Thursday, March 15, 2012

F. Scott Fitzgerald: All The Sad Young Men (1926)

This is Fitzgerald's third collection of short stories, and best so far.  The most consistent, that is;  it doesn't have the jazz-age sass that the first two had in places, and it doesn't have anything quite as unforgettable as "The Diamond as Big as the Ritz," but there are fewer duds, fewer things that have aged as badly as some of the things in the first two collections.  That's why it's so odd that it's not in print.  Some of the stories (I won't say the best) are in the big Fitzgerald omnibus, but like his others, this really deserves to be read as a conceptual whole.  So, library.

Second things second, then:  why are all the young men sad?  It's the young women's fault.  Best to get this out right up front:  Fitzgerald, I'm learning anew with every book, exemplified some of the worst traits of the America of his day.  Racism, chauvinism, sexism, materialism.  At his best, he can maintain an ironic distance that makes you think he's putting these evils under a microscope.  But at other times they're just there, unexamined.  I suppose this shouldn't surprise me:  what I've always liked most about Gatsby (which is, I guess, always going to my touchstone for Fitzgerald) is just how conflicted the author/narrator is about the superficial hypermaterialism he portrays.  That is, he's both horrified by it and drawn to it.  This ambivalence - this eager ambivalence - has always struck me as honest, and therefore beautiful.  It's one of my core aesthetics.

So why should it be acceptable for him to be that way about one mental vice - materialism - and not others - racism and sexism?  Because that, really, is it.  In The Beautiful and Damned, he seems at first glance to be blaming Anthony's fall on the women in his life, but any careful reading will recall how lazy and privileged Anthony acted before ever meeting Gloria.  Similarly, the expressions of chauvinism in the book are couched in Anthony's own shrivelled Waspish p.o.v., which allows us to read them as part of his moral failure. 

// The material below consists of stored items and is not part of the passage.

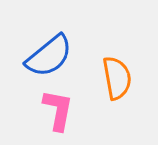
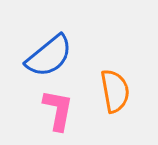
orange semicircle: moved 2 px left, 13 px down
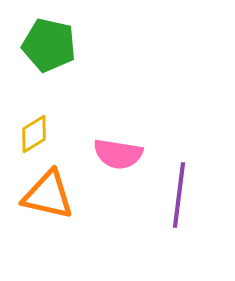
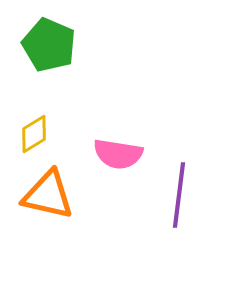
green pentagon: rotated 10 degrees clockwise
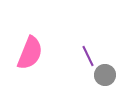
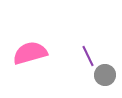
pink semicircle: rotated 128 degrees counterclockwise
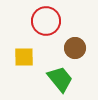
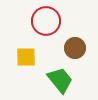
yellow square: moved 2 px right
green trapezoid: moved 1 px down
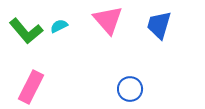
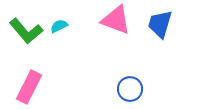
pink triangle: moved 8 px right; rotated 28 degrees counterclockwise
blue trapezoid: moved 1 px right, 1 px up
pink rectangle: moved 2 px left
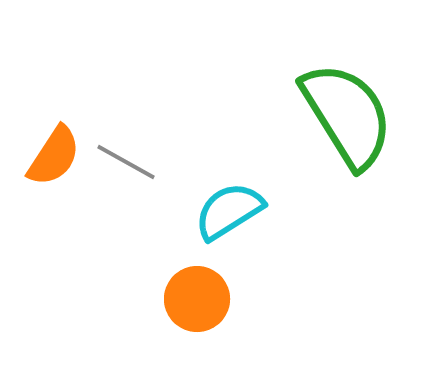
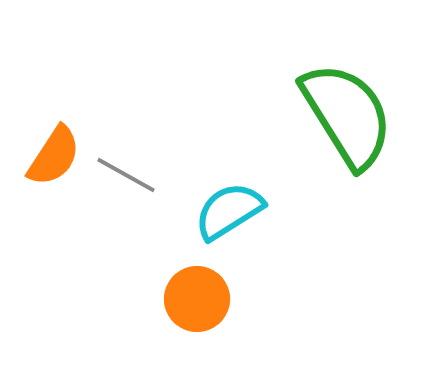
gray line: moved 13 px down
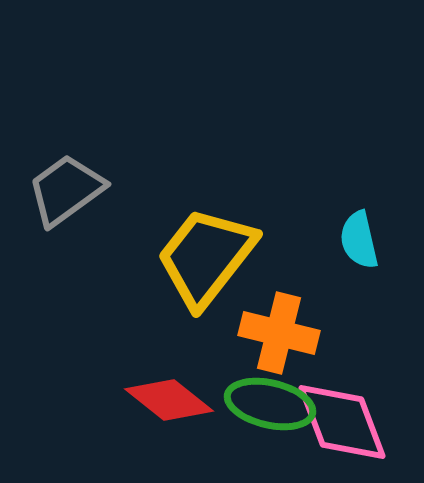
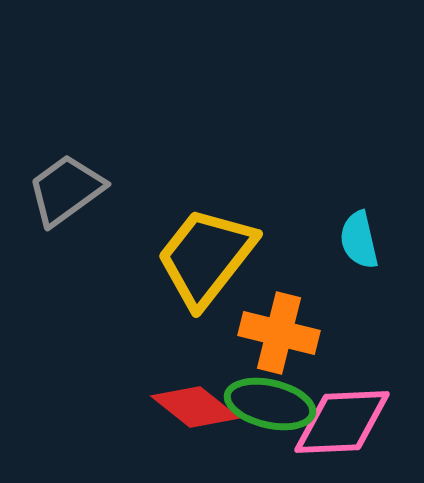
red diamond: moved 26 px right, 7 px down
pink diamond: rotated 72 degrees counterclockwise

But some of the stories in this book quite nakedly blame women for men's downfall.  "Gretchen's Forty Winks," "The Rich Boy," "The Adjuster," "The Baby Party", "Winter Dreams" - most of the stories, in fact.  The biographical reading would note that these stories are the product of a time of trouble in Fitzgerald's own marriage - which may explain, but hardly excuses, the misogyny. 

So, that's there.  At the same time, these are among Fitzgerald's most psychologically nuanced stories - at least in their portrayal of the male characters.  All those varieties of sadness, of defeat, of failure.  Even a surprisingly sincere and effective look at Catholic guilt and apostasy, in "Absolution."  Of what I've read, this is the short-story collection that comes closest to equaling his novels.